1/2 cup Orange Marmalade

1/4 cup gochujang (Korean red pepper paste, available at Asian markets or

1 tsp. soy sauce

1 tsp. toasted sesame oil

1 tsp. fish sauce

1 garlic clove

Puree all the ingredients in a blender.

Makes 1 cup

Korean Slaw

This slaw is delicious on these tacos, but don’t limit it to those alone.  Served alongside grilled chicken or on top of a turkey burger or even some seared tuna or salmon.

2 Tbsp. olive oil

2 Tbsp. freshly squeezed lime juice

1/2 tsp. fish sauce

1 cup shredded cabbage

1 cup shredded romaine

3 Tbsp finely diced red onion

2 scallions, white and light green parts only, thinly sliced

2 tsp. toasted sesame seeds

Whisk together the olive oil, lime juice, and fish sauce in a large mixing bowl.  Add the rest of the ingredients and allow the slaw to sit for at least 10 minutes and as long as 6 hours before serving.

Korean Salsa

1 1/2 cups cherry tomatoes, halved

1 small yellow onion, roughly chopped

1 Tbsp. olive oil

2 Tbsp. gochujang (Korean red pepper paste)

1 clove garlic, minced

1 tsp. fish sauce

Preheat the broiler to high, placing the rack in the upper third of the oven.  Line a baking sheet with foil and place the tomatoes and onion on the baking sheet and toss with olive oil.  Broil, stirring now and then, until the tomatoes have collapsed and the onions have softened a bit and everything is slightly charred, about 10 minutes.  Place the tomatoes and onions in a food processor with the remaining ingredients and blitz until pureed.  Remove the salsa to a bowl and season to taste with salt.

Makes 1 cup

Quick Cucumber Kimchi

One of the world’s best condiments, kimchi is a traditional Korean food that involves fermenting spicy cabbage for days or even months on end.  This is a quick and light version that you can make at home.

4 cups coarsely chopped cucumber, seeds removed (I like to use the english cucumbers)

1 Tbsp. kosher salt

2 Tbsp. white miso paste

2 cloves garlic

2 Tbsp. gochugaru (Korean red chili flake, or substitute regular chili flakes)
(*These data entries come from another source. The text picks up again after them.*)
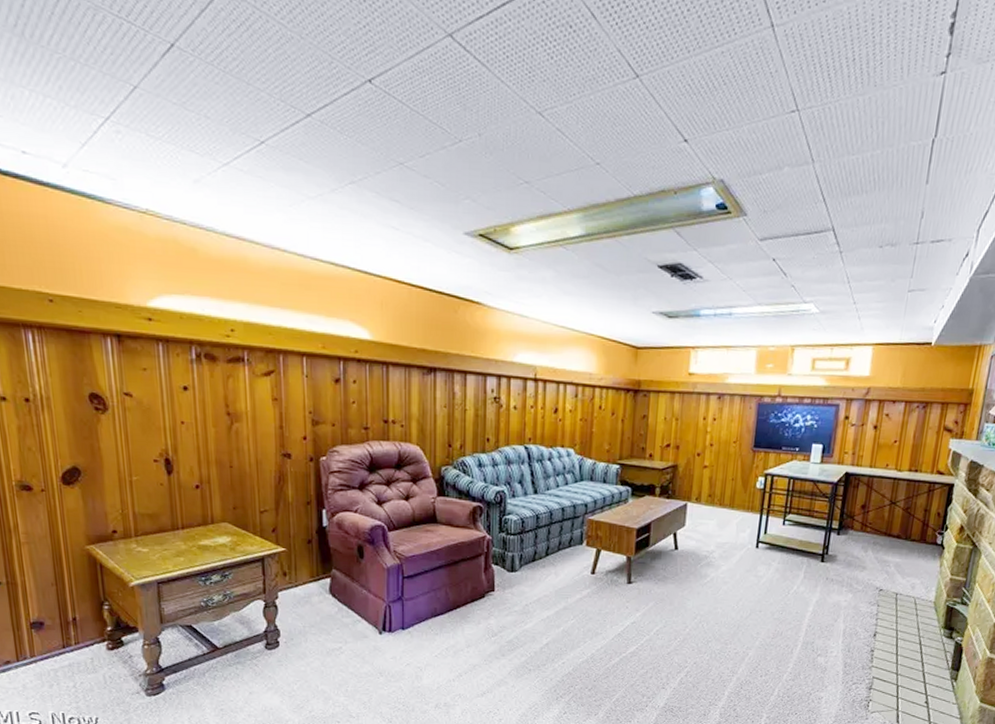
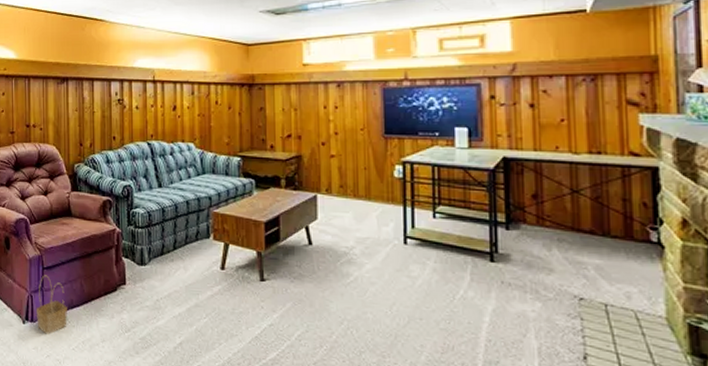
basket: none [395,584,430,644] -> present [37,275,67,335]

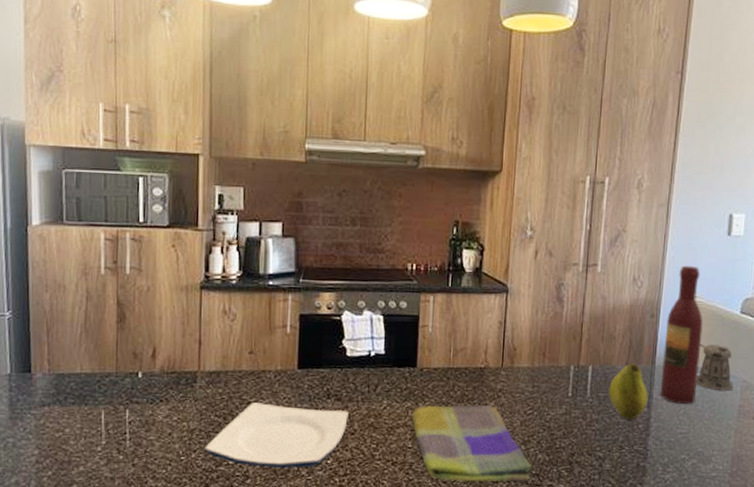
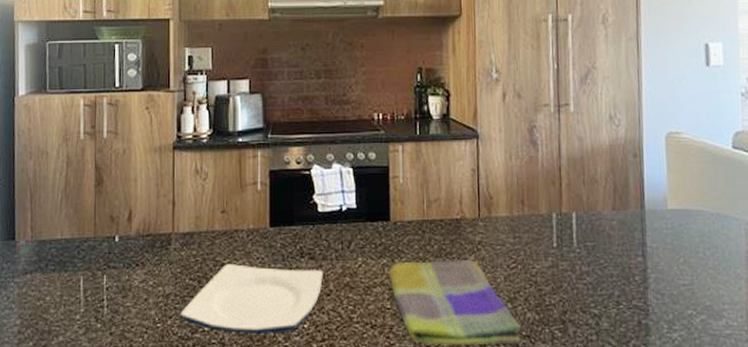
fruit: present [608,363,648,420] -> none [597,208,642,271]
wine bottle: present [659,265,703,404] -> none [652,100,695,251]
pepper shaker: present [696,344,733,392] -> none [692,184,736,236]

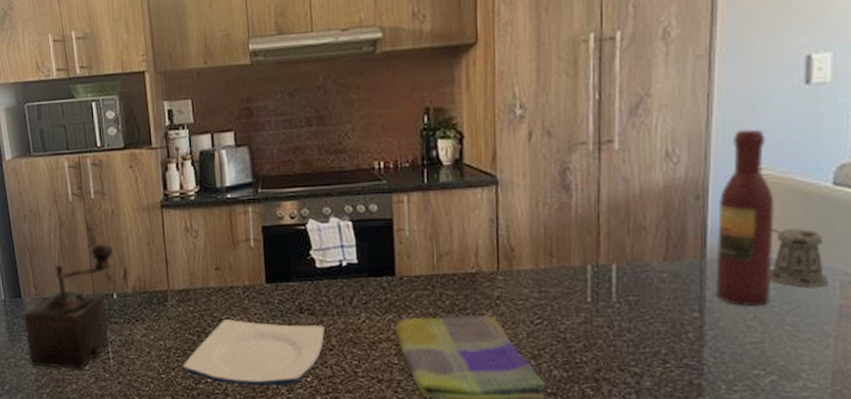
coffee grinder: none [13,184,121,319] -> present [24,244,114,369]
wine bottle: none [652,100,695,251] -> present [715,129,775,306]
pepper shaker: none [692,184,736,236] -> present [770,229,828,288]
1 Tbsp toasted sesame seeds

1 Tbsp. raw honey

Thoroughly combine the cucumbers with the salt and let them sit for 10 minutes. Meanwhile, mix the rest of the ingredients to form a paste.  Rinse and drain the cucumbers and combine with the paste.  Pack them into a jar, screw the top on and let them sit in the fridge for at least 6 hours before eating them.  They keep in the fridge for as long as 2 weeks, getting more and more flavorful as they sit, but rarely last that long.